Work order: Reproduce precisely the lines of the listing below, starting with the line that contains "24: (322, 226, 5.60)" and stopping after the line that contains "39: (234, 139, 5.10)"; include nothing else.
───── Exercise inputs ─────
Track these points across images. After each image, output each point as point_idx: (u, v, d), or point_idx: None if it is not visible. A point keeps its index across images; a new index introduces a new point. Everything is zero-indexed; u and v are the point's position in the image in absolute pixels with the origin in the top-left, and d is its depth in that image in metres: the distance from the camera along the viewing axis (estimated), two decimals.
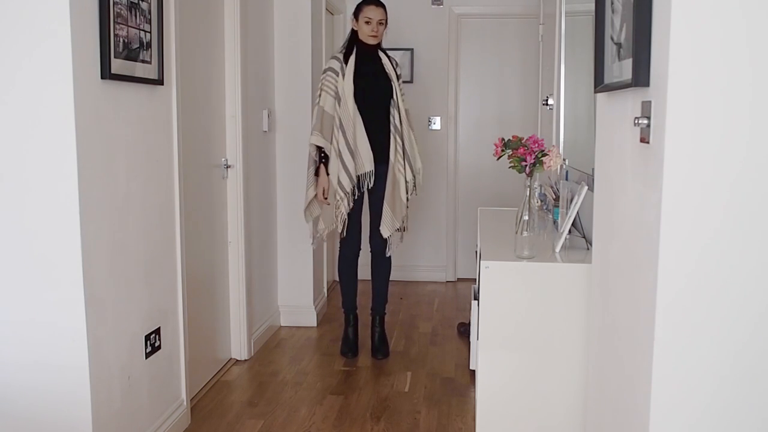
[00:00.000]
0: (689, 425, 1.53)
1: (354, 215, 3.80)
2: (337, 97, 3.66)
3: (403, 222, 3.77)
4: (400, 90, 3.77)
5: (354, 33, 3.78)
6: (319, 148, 3.71)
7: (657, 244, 1.49)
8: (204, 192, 3.41)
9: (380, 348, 3.92)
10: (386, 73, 3.75)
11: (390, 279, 4.02)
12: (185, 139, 2.96)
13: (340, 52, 3.77)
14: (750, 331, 1.48)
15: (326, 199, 3.72)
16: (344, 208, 3.67)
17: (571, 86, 3.69)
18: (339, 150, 3.64)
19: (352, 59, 3.69)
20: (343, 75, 3.67)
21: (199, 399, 3.28)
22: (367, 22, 3.68)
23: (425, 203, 5.68)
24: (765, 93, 1.42)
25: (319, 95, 3.72)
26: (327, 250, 4.99)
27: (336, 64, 3.71)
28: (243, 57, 3.68)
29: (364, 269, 4.08)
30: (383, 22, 3.71)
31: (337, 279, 5.61)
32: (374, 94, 3.71)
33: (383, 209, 3.73)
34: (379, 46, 3.78)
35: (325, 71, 3.75)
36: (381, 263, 3.95)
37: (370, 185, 3.71)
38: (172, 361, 2.86)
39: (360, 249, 3.93)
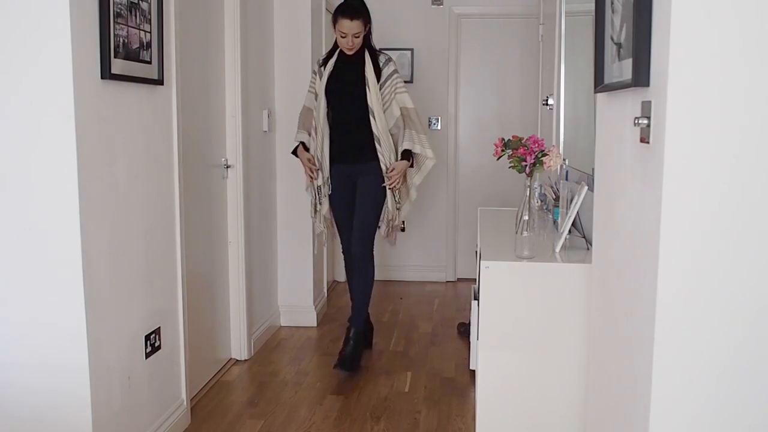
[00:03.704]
0: (689, 424, 1.53)
1: (345, 215, 3.80)
2: (316, 96, 3.74)
3: (396, 220, 3.76)
4: (383, 91, 3.63)
5: None
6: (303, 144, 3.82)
7: (657, 244, 1.49)
8: (204, 192, 3.41)
9: (347, 361, 3.62)
10: (365, 76, 3.61)
11: (371, 291, 3.81)
12: (185, 139, 2.96)
13: (324, 54, 3.82)
14: (749, 330, 1.48)
15: (314, 169, 3.74)
16: (321, 180, 3.74)
17: (571, 86, 3.69)
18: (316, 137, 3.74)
19: (331, 62, 3.68)
20: (320, 77, 3.70)
21: (199, 399, 3.28)
22: (342, 36, 3.58)
23: (425, 203, 5.68)
24: (764, 92, 1.42)
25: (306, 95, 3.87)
26: (327, 251, 4.99)
27: (317, 67, 3.78)
28: (243, 57, 3.68)
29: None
30: (359, 35, 3.57)
31: (337, 279, 5.62)
32: (349, 99, 3.65)
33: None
34: (366, 48, 3.66)
35: (312, 73, 3.87)
36: (360, 271, 3.77)
37: (327, 192, 3.76)
38: (172, 361, 2.86)
39: None
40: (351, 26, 3.54)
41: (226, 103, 3.65)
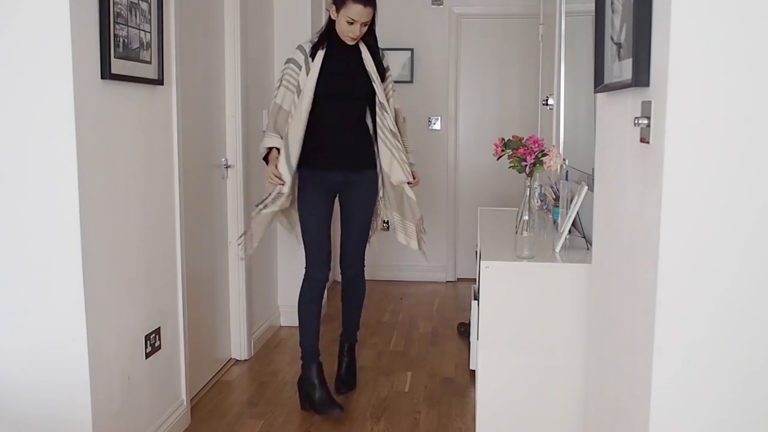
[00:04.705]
0: (689, 425, 1.53)
1: (320, 233, 3.20)
2: (297, 93, 3.11)
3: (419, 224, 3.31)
4: (385, 87, 3.23)
5: (331, 22, 3.14)
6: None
7: (657, 244, 1.49)
8: (204, 192, 3.41)
9: (347, 380, 3.44)
10: (365, 70, 3.17)
11: (363, 305, 3.53)
12: (185, 139, 2.96)
13: (311, 41, 3.17)
14: (750, 331, 1.48)
15: (278, 178, 3.09)
16: (286, 190, 3.10)
17: (571, 86, 3.69)
18: (288, 144, 3.09)
19: (321, 54, 3.11)
20: (307, 71, 3.10)
21: (199, 399, 3.28)
22: (349, 22, 3.05)
23: (425, 203, 5.67)
24: (764, 92, 1.42)
25: (278, 88, 3.16)
26: None
27: (300, 57, 3.13)
28: (243, 57, 3.68)
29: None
30: (367, 24, 3.09)
31: (337, 280, 4.82)
32: (348, 96, 3.18)
33: (396, 222, 3.28)
34: (366, 36, 3.19)
35: (287, 62, 3.16)
36: (355, 289, 3.43)
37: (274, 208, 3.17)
38: (172, 361, 2.86)
39: (329, 275, 3.35)
40: (363, 13, 3.03)
41: (226, 103, 3.65)
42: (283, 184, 3.08)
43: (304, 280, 3.24)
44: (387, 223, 3.41)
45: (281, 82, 3.14)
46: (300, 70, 3.12)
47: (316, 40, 3.16)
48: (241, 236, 3.38)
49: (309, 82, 3.08)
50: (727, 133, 1.44)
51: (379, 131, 3.20)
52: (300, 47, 3.16)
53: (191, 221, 3.14)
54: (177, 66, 2.80)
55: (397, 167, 3.19)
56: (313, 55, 3.11)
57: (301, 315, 3.26)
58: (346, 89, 3.17)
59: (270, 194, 3.15)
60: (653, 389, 1.53)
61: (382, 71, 3.22)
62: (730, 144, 1.44)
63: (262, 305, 4.14)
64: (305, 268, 3.24)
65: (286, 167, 3.07)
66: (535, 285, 2.53)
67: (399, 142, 3.21)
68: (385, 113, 3.18)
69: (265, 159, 3.17)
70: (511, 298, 2.55)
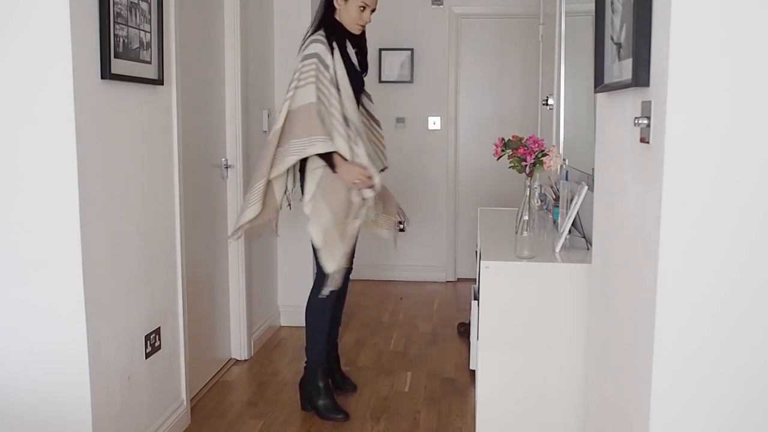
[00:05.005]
0: (689, 425, 1.53)
1: None
2: (338, 91, 2.93)
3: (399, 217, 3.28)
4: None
5: (330, 9, 3.04)
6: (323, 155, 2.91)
7: (657, 244, 1.49)
8: (204, 192, 3.41)
9: (345, 380, 3.41)
10: (353, 63, 3.08)
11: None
12: (185, 139, 2.96)
13: (320, 33, 2.99)
14: (751, 331, 1.48)
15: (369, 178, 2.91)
16: (378, 189, 2.97)
17: (571, 86, 3.69)
18: (365, 143, 2.99)
19: (335, 47, 2.98)
20: (333, 67, 2.95)
21: (199, 399, 3.28)
22: (362, 8, 2.98)
23: (425, 203, 5.68)
24: (765, 92, 1.42)
25: (304, 86, 2.89)
26: None
27: (325, 52, 2.93)
28: (243, 57, 3.68)
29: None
30: (375, 10, 3.07)
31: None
32: (355, 89, 3.06)
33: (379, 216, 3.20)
34: None
35: (310, 57, 2.92)
36: (345, 289, 3.25)
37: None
38: (172, 361, 2.86)
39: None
40: None
41: (226, 103, 3.65)
42: (373, 186, 2.93)
43: (315, 287, 3.08)
44: (402, 223, 3.30)
45: (308, 80, 2.88)
46: (329, 69, 2.92)
47: (322, 32, 2.98)
48: (343, 259, 2.98)
49: (342, 78, 2.95)
50: (728, 133, 1.44)
51: (365, 120, 3.23)
52: (319, 40, 2.95)
53: (191, 221, 3.14)
54: (177, 66, 2.80)
55: (378, 156, 3.24)
56: (331, 49, 2.96)
57: (313, 323, 3.12)
58: (355, 83, 3.05)
59: (365, 202, 2.95)
60: (653, 389, 1.53)
61: (365, 66, 3.18)
62: (730, 143, 1.44)
63: (262, 305, 4.14)
64: (318, 275, 3.06)
65: (373, 168, 2.94)
66: (535, 285, 2.53)
67: (380, 128, 3.30)
68: (370, 103, 3.26)
69: (330, 165, 2.89)
70: (511, 298, 2.55)
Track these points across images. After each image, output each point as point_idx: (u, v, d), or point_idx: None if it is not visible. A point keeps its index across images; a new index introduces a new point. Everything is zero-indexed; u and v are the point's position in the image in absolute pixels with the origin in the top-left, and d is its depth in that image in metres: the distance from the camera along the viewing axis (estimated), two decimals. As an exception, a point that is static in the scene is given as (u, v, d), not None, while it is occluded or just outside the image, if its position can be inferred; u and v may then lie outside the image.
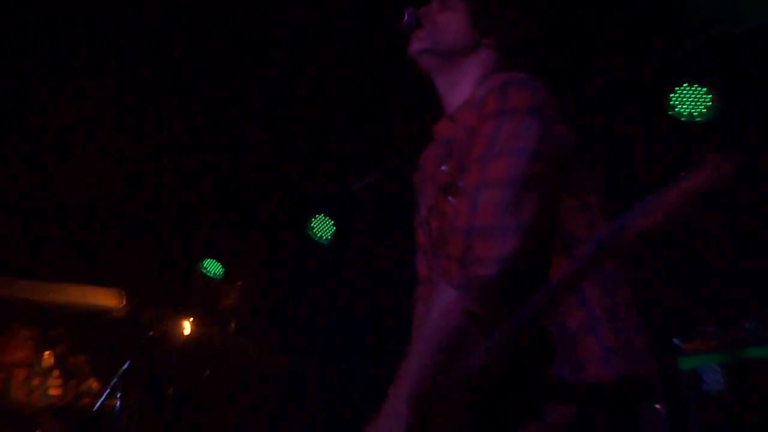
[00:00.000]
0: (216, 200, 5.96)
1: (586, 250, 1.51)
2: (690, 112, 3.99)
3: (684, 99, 4.00)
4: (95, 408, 5.10)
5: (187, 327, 6.37)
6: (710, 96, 3.95)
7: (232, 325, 6.48)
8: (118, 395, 4.95)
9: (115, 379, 4.95)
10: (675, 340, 3.42)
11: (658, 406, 3.47)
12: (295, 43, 4.15)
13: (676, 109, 4.02)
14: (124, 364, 4.94)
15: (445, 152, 2.04)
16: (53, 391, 6.56)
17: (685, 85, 3.99)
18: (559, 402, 1.76)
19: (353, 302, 5.80)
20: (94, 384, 6.40)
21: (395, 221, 5.28)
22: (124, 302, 7.00)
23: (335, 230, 5.58)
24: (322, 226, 5.60)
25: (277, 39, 4.13)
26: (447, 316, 1.78)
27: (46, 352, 6.69)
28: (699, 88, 3.97)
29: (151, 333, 6.08)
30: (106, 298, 6.98)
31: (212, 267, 6.28)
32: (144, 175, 5.62)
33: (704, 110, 3.96)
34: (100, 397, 5.08)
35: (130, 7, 3.97)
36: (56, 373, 6.63)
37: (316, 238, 5.61)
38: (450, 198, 1.97)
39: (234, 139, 5.10)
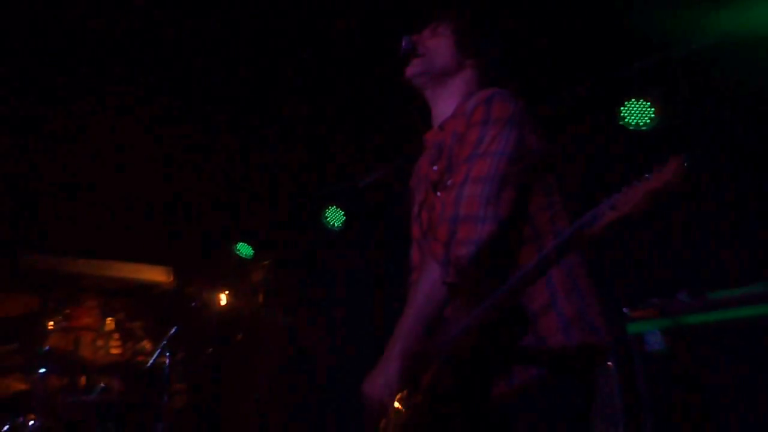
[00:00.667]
0: (247, 194, 5.95)
1: (562, 237, 1.52)
2: (637, 122, 3.98)
3: (632, 111, 3.99)
4: (148, 364, 5.09)
5: (223, 299, 6.39)
6: (653, 109, 3.94)
7: (260, 297, 6.49)
8: (167, 354, 4.91)
9: (164, 341, 4.93)
10: (624, 310, 3.40)
11: (609, 363, 3.49)
12: (316, 59, 4.07)
13: (626, 120, 4.01)
14: (171, 329, 4.93)
15: (435, 155, 2.02)
16: (114, 351, 6.59)
17: (632, 100, 3.99)
18: (526, 365, 1.76)
19: (359, 279, 5.76)
20: (147, 345, 6.43)
21: (396, 213, 5.28)
22: (172, 278, 7.09)
23: (345, 219, 5.58)
24: (334, 216, 5.58)
25: (298, 53, 4.04)
26: (433, 287, 1.79)
27: (108, 319, 6.73)
28: (644, 103, 3.96)
29: (193, 303, 6.10)
30: (157, 275, 7.06)
31: (244, 249, 6.29)
32: (189, 176, 5.58)
33: (648, 121, 3.96)
34: (152, 355, 5.07)
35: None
36: (116, 335, 6.66)
37: (329, 226, 5.59)
38: (438, 194, 1.96)
39: (264, 144, 5.09)
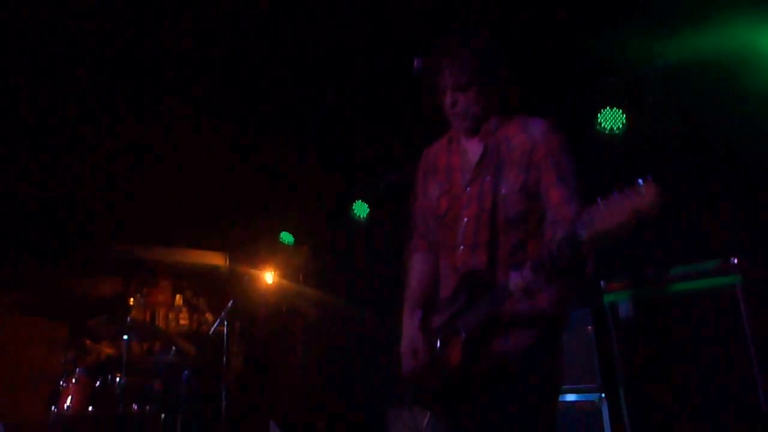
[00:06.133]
0: (289, 192, 5.97)
1: (557, 245, 1.58)
2: (611, 127, 3.96)
3: (607, 118, 3.98)
4: (210, 332, 5.14)
5: (269, 278, 6.48)
6: (625, 116, 3.94)
7: (300, 276, 6.57)
8: (225, 324, 4.94)
9: (223, 314, 4.94)
10: (601, 283, 3.43)
11: (589, 327, 3.45)
12: (350, 77, 4.02)
13: (602, 125, 3.99)
14: (229, 304, 4.95)
15: (480, 156, 2.00)
16: (183, 322, 6.72)
17: (607, 108, 3.98)
18: (519, 332, 1.85)
19: (381, 261, 5.73)
20: (209, 317, 6.55)
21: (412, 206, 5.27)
22: (228, 262, 7.16)
23: (369, 212, 5.61)
24: (360, 209, 5.61)
25: (332, 70, 3.95)
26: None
27: (178, 296, 6.85)
28: (617, 110, 3.95)
29: (246, 281, 6.21)
30: (217, 260, 7.16)
31: (286, 237, 6.33)
32: (241, 180, 5.65)
33: (621, 126, 3.95)
34: (213, 325, 5.10)
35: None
36: (184, 309, 6.78)
37: (356, 218, 5.62)
38: (468, 189, 1.98)
39: (302, 149, 5.10)
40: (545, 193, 1.90)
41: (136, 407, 4.49)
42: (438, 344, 1.94)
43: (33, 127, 4.54)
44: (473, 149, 2.05)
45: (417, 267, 2.20)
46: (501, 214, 1.90)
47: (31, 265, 6.04)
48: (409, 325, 2.07)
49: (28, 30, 3.51)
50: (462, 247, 1.96)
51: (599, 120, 4.02)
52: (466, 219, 1.97)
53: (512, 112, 2.06)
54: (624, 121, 3.95)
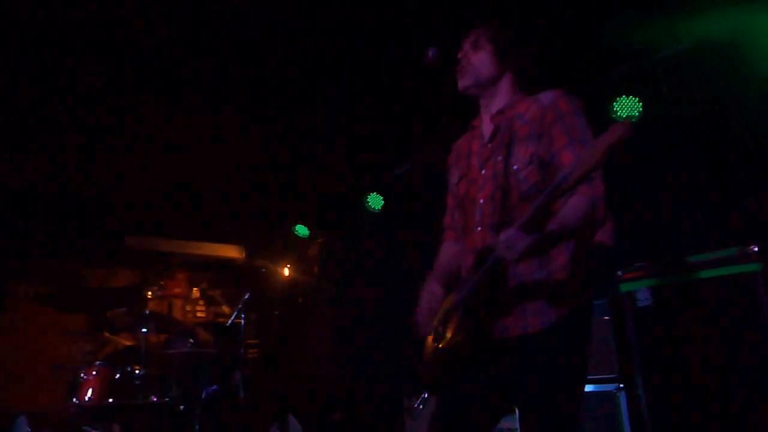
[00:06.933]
0: (304, 185, 6.01)
1: (547, 191, 1.61)
2: (627, 114, 3.91)
3: (623, 106, 3.93)
4: (227, 324, 5.20)
5: (286, 271, 6.49)
6: (641, 104, 3.89)
7: (315, 268, 6.59)
8: (242, 316, 5.01)
9: (239, 305, 5.01)
10: (618, 272, 3.39)
11: (606, 317, 3.42)
12: (359, 71, 4.04)
13: (618, 113, 3.93)
14: (245, 295, 5.00)
15: (490, 135, 2.01)
16: (199, 314, 6.79)
17: (623, 96, 3.93)
18: (537, 317, 1.81)
19: (395, 252, 5.78)
20: (225, 309, 6.60)
21: (425, 197, 5.29)
22: (244, 254, 7.18)
23: (384, 203, 5.62)
24: (375, 200, 5.62)
25: (348, 62, 3.97)
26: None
27: (194, 288, 6.92)
28: (633, 98, 3.90)
29: (262, 273, 6.25)
30: (232, 252, 7.17)
31: (301, 230, 6.34)
32: (257, 173, 5.68)
33: (637, 113, 3.90)
34: (230, 317, 5.15)
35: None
36: (201, 302, 6.84)
37: (371, 209, 5.64)
38: (483, 171, 1.98)
39: (317, 142, 5.12)
40: (558, 158, 1.84)
41: (155, 398, 4.54)
42: (439, 321, 1.94)
43: (49, 119, 4.59)
44: (487, 132, 2.05)
45: (443, 251, 2.21)
46: (514, 191, 1.86)
47: (49, 256, 6.12)
48: (422, 297, 2.06)
49: (46, 25, 3.53)
50: (479, 228, 1.95)
51: (615, 108, 3.97)
52: (482, 200, 1.95)
53: (528, 92, 2.05)
54: (640, 109, 3.90)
─────
Answer to the problem:
24: (322, 226, 5.60)
25: (277, 39, 4.13)
26: (447, 316, 1.78)
27: (46, 352, 6.69)
28: (699, 88, 3.97)
29: (151, 333, 6.08)
30: (106, 298, 6.98)
31: (212, 267, 6.28)
32: (144, 175, 5.62)
33: (704, 110, 3.96)
34: (100, 397, 5.08)
35: (130, 7, 3.97)
36: (56, 373, 6.63)
37: (316, 238, 5.61)
38: (450, 198, 1.97)
39: (234, 139, 5.10)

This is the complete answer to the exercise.